School lockdown drills have become common, experts say they could be better

U.S. (CBS NEWS)– Serenity Seigel was 7 years old when she started worrying about a mass shooting at her school.

Her fears were sparked by the 2012 Sandy Hook shooting, which left 20 children and six adults dead. As she grew up, she continued to see gun violence in the news, and in 2018, the Valentine’s Day mass shooting in Parkland, Florida left her anxious and worried about violence in her own North Indiana community.

In her freshman year of high school, she and her fellow students were shown a video simulation that showed their classmates playing dead while a police officer in a ski mask prowled the halls. Immediately following the screening, Seigel and her classmates practiced a lockdown procedure, hiding in the dark while a school official rattled doorknobs.

“Seeing a video that felt so real and seeing a gunman in the hallways of a school that I walk around every single day and people that I’ve grown up going to school with laying on the ground acting as if they’re dead was way too realistic for my anxious brain to be able to handle,” Seigel, now 19, told CBS News.

When the lights came back on, Seigel expected that she and her classmates would be able to talk about what they had just gone through — but instead, she said, class resumed as normal, and her third-period Spanish class began taking a test that she said she did terribly on because she was so rattled by the drill.

Students across the United States have experienced fear and anxiety like Seigel’s, especially as lockdown drills have become common in the 25 years since the Columbine High School massacre, which left 12 students, one teacher and the two perpetrators dead.
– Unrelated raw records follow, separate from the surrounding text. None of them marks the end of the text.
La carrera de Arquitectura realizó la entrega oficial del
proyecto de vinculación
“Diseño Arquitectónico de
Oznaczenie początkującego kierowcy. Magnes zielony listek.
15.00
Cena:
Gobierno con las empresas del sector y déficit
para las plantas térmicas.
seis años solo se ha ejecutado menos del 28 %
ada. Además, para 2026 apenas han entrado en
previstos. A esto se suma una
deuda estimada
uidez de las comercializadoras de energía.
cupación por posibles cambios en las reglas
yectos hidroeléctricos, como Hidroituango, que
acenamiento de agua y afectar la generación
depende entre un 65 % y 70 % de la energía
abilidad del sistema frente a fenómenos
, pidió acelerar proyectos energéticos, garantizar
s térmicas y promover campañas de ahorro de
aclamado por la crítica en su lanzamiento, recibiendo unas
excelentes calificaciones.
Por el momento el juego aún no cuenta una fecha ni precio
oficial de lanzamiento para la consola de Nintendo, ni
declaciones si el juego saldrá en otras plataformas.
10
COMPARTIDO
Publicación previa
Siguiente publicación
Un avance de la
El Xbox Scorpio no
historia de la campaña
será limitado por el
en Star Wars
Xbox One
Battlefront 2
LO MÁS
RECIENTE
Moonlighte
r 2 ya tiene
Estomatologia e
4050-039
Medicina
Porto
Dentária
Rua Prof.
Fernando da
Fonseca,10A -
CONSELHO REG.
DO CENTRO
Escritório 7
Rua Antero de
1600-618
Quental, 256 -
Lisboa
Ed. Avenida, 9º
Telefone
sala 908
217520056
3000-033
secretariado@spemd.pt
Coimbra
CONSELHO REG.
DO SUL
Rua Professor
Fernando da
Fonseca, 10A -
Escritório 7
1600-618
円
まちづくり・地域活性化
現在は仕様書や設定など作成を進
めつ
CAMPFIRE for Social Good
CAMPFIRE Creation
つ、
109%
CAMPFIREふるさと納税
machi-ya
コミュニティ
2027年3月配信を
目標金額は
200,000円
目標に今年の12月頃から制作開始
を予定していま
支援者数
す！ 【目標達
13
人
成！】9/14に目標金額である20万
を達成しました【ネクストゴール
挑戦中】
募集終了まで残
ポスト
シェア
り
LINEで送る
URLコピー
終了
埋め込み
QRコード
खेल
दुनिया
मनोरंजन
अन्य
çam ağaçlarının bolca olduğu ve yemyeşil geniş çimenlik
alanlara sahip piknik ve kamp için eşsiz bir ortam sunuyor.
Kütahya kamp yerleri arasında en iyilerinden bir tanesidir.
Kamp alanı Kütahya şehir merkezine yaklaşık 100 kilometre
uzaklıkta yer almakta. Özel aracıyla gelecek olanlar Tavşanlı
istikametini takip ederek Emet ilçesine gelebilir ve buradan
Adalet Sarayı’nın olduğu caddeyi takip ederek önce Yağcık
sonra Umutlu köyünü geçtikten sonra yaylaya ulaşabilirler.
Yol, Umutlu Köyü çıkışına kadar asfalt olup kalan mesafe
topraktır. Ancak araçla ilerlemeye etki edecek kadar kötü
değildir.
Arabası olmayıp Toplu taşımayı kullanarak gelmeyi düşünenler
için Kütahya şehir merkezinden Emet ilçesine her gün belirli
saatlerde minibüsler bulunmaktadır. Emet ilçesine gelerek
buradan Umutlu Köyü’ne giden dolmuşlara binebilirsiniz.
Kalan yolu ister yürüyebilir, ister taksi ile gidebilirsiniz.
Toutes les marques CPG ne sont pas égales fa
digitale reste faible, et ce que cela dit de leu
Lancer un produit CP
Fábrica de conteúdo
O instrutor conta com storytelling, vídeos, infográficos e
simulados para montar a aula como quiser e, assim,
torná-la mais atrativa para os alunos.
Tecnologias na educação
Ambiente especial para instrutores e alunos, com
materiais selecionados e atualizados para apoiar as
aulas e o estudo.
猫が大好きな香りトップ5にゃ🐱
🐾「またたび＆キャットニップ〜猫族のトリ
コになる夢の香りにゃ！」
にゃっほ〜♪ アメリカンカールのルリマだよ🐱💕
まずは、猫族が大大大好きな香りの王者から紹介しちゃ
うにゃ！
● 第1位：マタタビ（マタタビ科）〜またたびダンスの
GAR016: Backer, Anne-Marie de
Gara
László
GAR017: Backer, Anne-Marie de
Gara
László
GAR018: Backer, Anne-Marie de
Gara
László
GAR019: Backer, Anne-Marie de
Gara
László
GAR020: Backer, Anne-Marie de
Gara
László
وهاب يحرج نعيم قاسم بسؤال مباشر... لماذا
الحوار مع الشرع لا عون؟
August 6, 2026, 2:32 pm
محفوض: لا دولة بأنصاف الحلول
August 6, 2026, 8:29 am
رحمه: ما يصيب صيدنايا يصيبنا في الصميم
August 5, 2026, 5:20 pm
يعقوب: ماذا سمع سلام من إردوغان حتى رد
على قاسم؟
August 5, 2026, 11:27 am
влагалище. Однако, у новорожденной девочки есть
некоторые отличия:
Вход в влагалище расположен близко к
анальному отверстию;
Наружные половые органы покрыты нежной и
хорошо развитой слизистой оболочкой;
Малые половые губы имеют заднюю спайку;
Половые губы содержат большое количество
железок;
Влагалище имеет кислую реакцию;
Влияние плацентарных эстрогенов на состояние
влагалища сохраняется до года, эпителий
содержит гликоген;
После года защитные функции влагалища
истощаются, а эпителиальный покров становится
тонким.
At the time, it was the deadliest school shooting in U.S. history, and remains one of the most high-profile mass shootings. The trauma of the day was immortalized in live reports that were widely broadcast on local and national news, and the police response to the shooting led to the development of new policies to handle such incidents.

Before the Columbine shooting, schools practiced drills for fires and natural disasters. After the 1999 massacre, states enacted lockdown and active shooter drills, according to a report from the Federal School Safety Commission. As of 2024, about 95% of public schools in the U.S. practiced active shooter or lockdown drills in the 2015-2016 academic year, according to Everytown for Gun Safety, with more than 40 states requiring such drills. Research suggests that the drills can impact students’ mental health negatively, and there have been calls for change that could make the drills less upsetting.